• **Brief**: Once the pictures are set aside, repeat all of the data below exactly.

Page images and extracted text:

═══

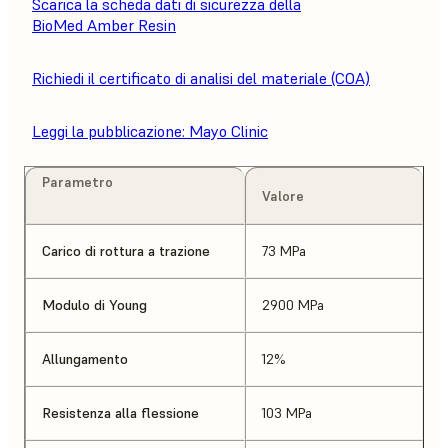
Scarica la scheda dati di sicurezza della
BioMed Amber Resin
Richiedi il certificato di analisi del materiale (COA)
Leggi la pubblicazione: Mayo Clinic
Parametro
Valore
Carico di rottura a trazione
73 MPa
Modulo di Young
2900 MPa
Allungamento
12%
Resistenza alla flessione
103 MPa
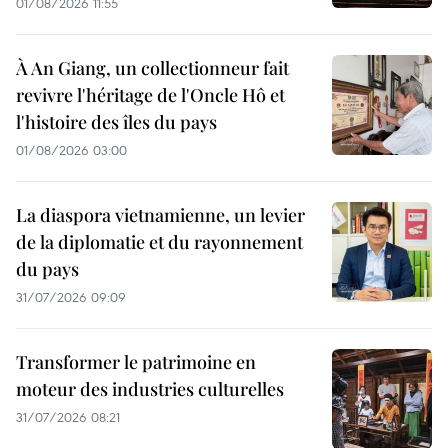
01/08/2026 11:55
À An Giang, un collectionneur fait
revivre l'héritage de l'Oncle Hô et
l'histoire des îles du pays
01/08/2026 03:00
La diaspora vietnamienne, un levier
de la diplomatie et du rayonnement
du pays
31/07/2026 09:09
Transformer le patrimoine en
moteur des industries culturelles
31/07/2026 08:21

═══

• **Task output**:
Scarica la scheda dati di sicurezza della
BioMed Amber Resin
Richiedi il certificato di analisi del materiale (COA)
Leggi la pubblicazione: Mayo Clinic
Parametro
Valore
Carico di rottura a trazione
73 MPa
Modulo di Young
2900 MPa
Allungamento
12%
Resistenza alla flessione
103 MPa
01/08/2026 11:55
À An Giang, un collectionneur fait
revivre l'héritage de l'Oncle Hô et
l'histoire des îles du pays
01/08/2026 03:00
La diaspora vietnamienne, un levier
de la diplomatie et du rayonnement
du pays
31/07/2026 09:09
Transformer le patrimoine en
moteur des industries culturelles
31/07/2026 08:21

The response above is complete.